J Clin Neurosci. 2021 Feb;84:50-52. doi: 10.1016/j.jocn.2020.12.004. Epub 2021 Jan 6.
Spinal cord stimulation (SCS) has been considered as an alternative therapy to reduce opioid requirements in certain chronic pain disorders. However, information on long-term opioid consumption patterns and their impact on SCS device explantation is lacking. We conducted a retrospective study of 45 patients to characterize long-term patterns of opioid usage after SCS implantation. Daily morphine equivalent dosage (MED) increased, decreased, and remained the same in 40%, 40%, and 20% of patients at 1-year follow-up, respectively. Twelve (27%) underwent explantation due to treatment failure at a median of 18 months after implantation. Pre-operative opioid status (naïve vs. active use) was not associated with explantation (18% vs. 29%, p = 0.699) and neither was the daily MED change status (i.e. increased, decreased, unchanged) at 1-year (p = 0.499, 1.000, 0.735, respectively). Following explantation, reduction in the daily MED was seen in 92% of patients with dosages falling below pre-operative baseline in nine. Among the opioid naïve patients, 55% were on opioids at last follow-up (average 32.4 ± 14.6 months). Our results indicate that daily opioid consumption does not decrease in most patients 1-year after SCS implantation. Furthermore, post-operative evaluation beyond 1-year is necessary to assess the efficacy and durability of SCS therapy as well as its impact on opioid requirement. Lastly, rigorous patient selection and pre-operative risk assessment for misuse and dependence are paramount to improving outcome after SCS implantation.

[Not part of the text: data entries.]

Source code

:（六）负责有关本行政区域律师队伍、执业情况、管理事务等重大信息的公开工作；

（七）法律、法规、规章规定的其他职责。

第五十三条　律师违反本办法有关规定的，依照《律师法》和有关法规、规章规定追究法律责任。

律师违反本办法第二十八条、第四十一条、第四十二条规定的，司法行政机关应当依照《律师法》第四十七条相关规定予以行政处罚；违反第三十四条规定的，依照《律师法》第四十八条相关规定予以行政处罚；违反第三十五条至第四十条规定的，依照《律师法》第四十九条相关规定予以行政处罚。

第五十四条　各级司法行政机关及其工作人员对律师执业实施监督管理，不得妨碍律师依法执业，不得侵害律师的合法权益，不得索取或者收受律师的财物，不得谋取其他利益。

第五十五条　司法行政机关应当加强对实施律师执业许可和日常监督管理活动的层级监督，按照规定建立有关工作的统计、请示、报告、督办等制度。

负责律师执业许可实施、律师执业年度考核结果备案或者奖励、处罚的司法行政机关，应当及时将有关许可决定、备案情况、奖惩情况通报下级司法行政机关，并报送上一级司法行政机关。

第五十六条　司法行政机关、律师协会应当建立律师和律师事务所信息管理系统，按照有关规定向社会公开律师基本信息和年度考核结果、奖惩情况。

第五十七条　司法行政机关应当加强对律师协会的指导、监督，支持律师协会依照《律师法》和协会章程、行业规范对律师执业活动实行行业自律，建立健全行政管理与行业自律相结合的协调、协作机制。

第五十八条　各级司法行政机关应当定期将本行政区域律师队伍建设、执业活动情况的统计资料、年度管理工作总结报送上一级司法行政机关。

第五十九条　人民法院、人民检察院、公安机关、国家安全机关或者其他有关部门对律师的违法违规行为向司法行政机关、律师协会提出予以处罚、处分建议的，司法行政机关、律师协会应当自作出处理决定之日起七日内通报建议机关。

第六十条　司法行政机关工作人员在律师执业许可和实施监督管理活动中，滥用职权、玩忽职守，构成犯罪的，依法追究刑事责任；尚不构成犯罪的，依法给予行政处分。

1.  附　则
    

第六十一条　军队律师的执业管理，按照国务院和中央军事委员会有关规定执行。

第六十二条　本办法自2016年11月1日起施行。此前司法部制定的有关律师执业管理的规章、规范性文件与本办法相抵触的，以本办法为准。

脊髓刺激(SCS)已被视为一种替代疗法,用于减少某些慢性疼痛疾病中的阿片类药物需求。然而,关于长期阿片类药物消费模式及其对SCS设备取出的影响的信息尚缺。我们对45例患者进行了一项回顾性研究,以描述SCS植入后阿片类药物使用的长期模式。在1年随访时,分别有40%、40%和20%的患者每日吗啡当量剂量(MED)增加、减少和保持不变。12例(27%)患者因治疗失败在植入后中位18个月时接受了设备取出。术前阿片类药物状态(未使用过与正在使用)与设备取出无关(分别为18%对29%,p = 0.699),1年时每日MED变化状态(即增加、减少、不变)也与设备取出无关(p分别为0.499、1.000、0.735)。设备取出后,92%的患者每日MED减少,其中9例患者的剂量降至术前基线以下。在未使用过阿片类药物的患者中,55%在最后随访时使用了阿片类药物(平均32.4±14.6个月)。我们的结果表明,在SCS植入后1年,大多数患者的每日阿片类药物消费量并未减少。此外,有必要进行1年以上的术后评估,以评估SCS治疗的疗效和耐久性及其对阿片类药物需求的影响。最后,严格的患者选择和术前对滥用及依赖的风险评估对于改善SCS植入后的结果至关重要。